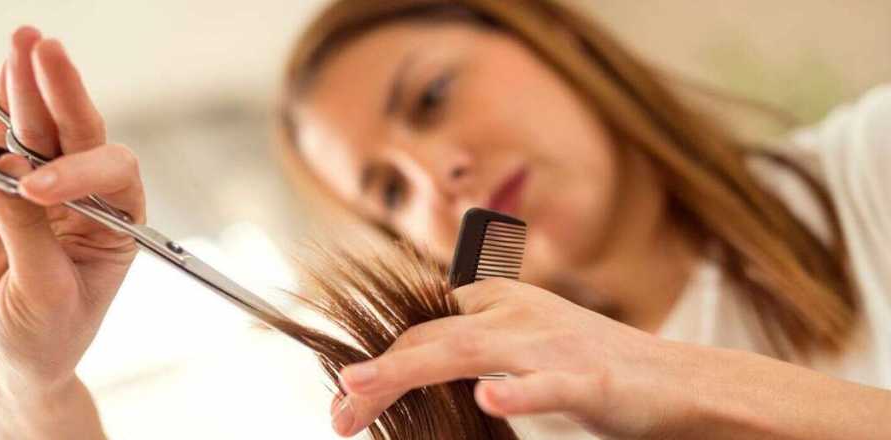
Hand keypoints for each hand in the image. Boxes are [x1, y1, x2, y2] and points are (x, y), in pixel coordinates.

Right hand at [0, 26, 144, 398]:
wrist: (9, 363)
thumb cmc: (46, 339)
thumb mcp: (46, 295)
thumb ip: (30, 235)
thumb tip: (8, 170)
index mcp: (118, 223)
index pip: (110, 174)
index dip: (76, 171)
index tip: (34, 190)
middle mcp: (88, 200)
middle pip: (80, 135)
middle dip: (62, 92)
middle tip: (42, 47)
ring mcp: (45, 194)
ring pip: (40, 133)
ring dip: (28, 90)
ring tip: (20, 44)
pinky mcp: (1, 196)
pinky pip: (3, 146)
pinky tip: (1, 77)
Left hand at [331, 278, 697, 437]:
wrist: (675, 381)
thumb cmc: (590, 367)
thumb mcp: (520, 343)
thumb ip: (470, 342)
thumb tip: (413, 355)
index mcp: (499, 302)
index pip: (421, 329)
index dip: (377, 363)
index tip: (345, 401)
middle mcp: (517, 314)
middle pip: (429, 339)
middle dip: (375, 376)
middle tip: (337, 416)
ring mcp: (551, 345)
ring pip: (467, 352)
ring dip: (406, 372)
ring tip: (359, 391)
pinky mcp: (588, 380)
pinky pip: (546, 386)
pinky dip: (516, 393)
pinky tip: (485, 400)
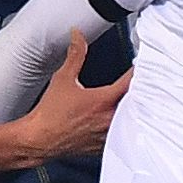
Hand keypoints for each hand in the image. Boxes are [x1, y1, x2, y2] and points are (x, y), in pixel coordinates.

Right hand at [15, 32, 129, 161]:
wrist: (39, 140)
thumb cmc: (49, 115)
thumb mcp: (63, 79)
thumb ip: (75, 55)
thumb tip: (77, 36)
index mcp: (103, 101)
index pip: (131, 82)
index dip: (139, 70)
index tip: (141, 63)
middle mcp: (109, 119)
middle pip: (137, 102)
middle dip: (140, 90)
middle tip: (143, 80)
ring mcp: (108, 135)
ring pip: (132, 119)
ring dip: (134, 109)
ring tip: (135, 99)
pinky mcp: (104, 146)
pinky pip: (122, 134)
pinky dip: (124, 125)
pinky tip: (121, 119)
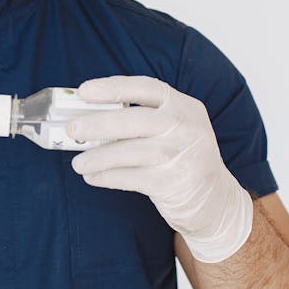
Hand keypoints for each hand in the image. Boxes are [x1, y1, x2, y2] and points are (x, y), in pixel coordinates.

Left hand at [66, 75, 252, 262]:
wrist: (216, 201)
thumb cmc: (183, 159)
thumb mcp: (174, 130)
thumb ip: (142, 120)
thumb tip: (88, 116)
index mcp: (184, 107)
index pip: (147, 88)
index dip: (114, 88)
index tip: (84, 91)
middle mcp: (186, 127)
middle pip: (135, 120)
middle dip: (98, 124)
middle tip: (72, 128)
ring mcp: (182, 156)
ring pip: (130, 152)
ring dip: (98, 157)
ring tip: (78, 163)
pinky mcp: (173, 183)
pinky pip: (131, 177)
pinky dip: (107, 177)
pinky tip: (92, 176)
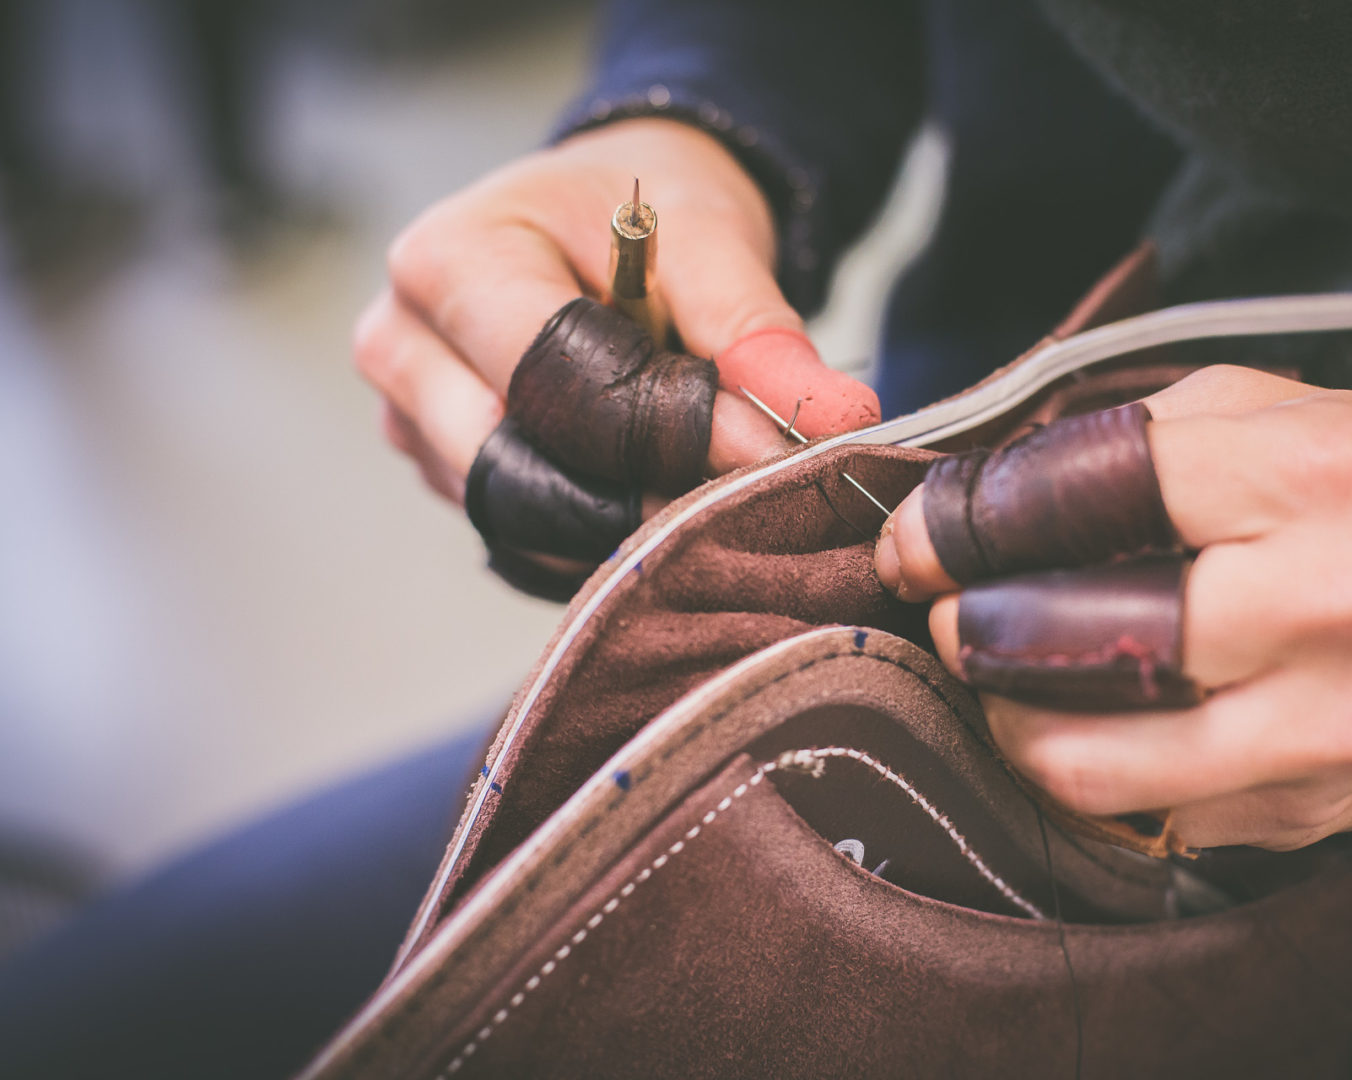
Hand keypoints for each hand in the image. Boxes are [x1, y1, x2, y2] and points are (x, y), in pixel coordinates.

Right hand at [353, 117, 876, 511]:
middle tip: (732, 491)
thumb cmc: (647, 216)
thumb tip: (832, 419)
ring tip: (694, 481)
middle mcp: (403, 345)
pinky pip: (516, 535)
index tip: (763, 453)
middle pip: (519, 467)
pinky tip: (648, 497)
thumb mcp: (714, 244)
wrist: (605, 219)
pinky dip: (592, 531)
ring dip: (617, 518)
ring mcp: (408, 418)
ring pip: (517, 516)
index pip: (552, 384)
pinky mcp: (439, 470)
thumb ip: (760, 333)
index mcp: (449, 262)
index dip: (664, 432)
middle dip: (637, 491)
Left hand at [874, 365, 1351, 850]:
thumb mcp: (1250, 413)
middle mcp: (1339, 606)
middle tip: (954, 619)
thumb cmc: (1348, 489)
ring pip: (1105, 763)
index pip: (1097, 497)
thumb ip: (1109, 445)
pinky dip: (1099, 769)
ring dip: (1016, 724)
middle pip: (1095, 643)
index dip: (976, 523)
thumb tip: (960, 516)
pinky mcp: (1315, 807)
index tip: (914, 543)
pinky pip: (1155, 810)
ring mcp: (1333, 725)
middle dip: (985, 634)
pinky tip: (1097, 723)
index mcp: (1316, 476)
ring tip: (1002, 681)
########################################
- [What you should do]: Look above for the line with "thumb ip: (30, 235)" and the line with "ring dip: (406, 372)", and reproduce exactly those two lines plus every line between, nothing more.

- [Completed exercise]:
thumb ip: (30, 235)
thumb tip: (8, 170)
index mcp: (118, 223)
index pip: (110, 174)
index dip: (76, 171)
index tip: (34, 190)
middle mcp: (88, 200)
middle pip: (80, 135)
middle dip: (62, 92)
middle tip: (42, 47)
ring mcp: (45, 194)
ring pip: (40, 133)
ring dip: (28, 90)
ring tip: (20, 44)
pinky mcp: (1, 196)
pinky pip: (3, 146)
pinky tip: (1, 77)
Left hand at [331, 278, 697, 437]:
wrist: (675, 381)
thumb cmc: (590, 367)
thumb mcp: (520, 343)
thumb ip: (470, 342)
thumb tip: (413, 355)
index mcp: (499, 302)
index pip: (421, 329)
index dip: (377, 363)
index tip: (345, 401)
middle mcp: (517, 314)
middle pip: (429, 339)
middle dip: (375, 376)
middle tip: (337, 416)
ring mcp: (551, 345)
ring pip: (467, 352)
ring dip: (406, 372)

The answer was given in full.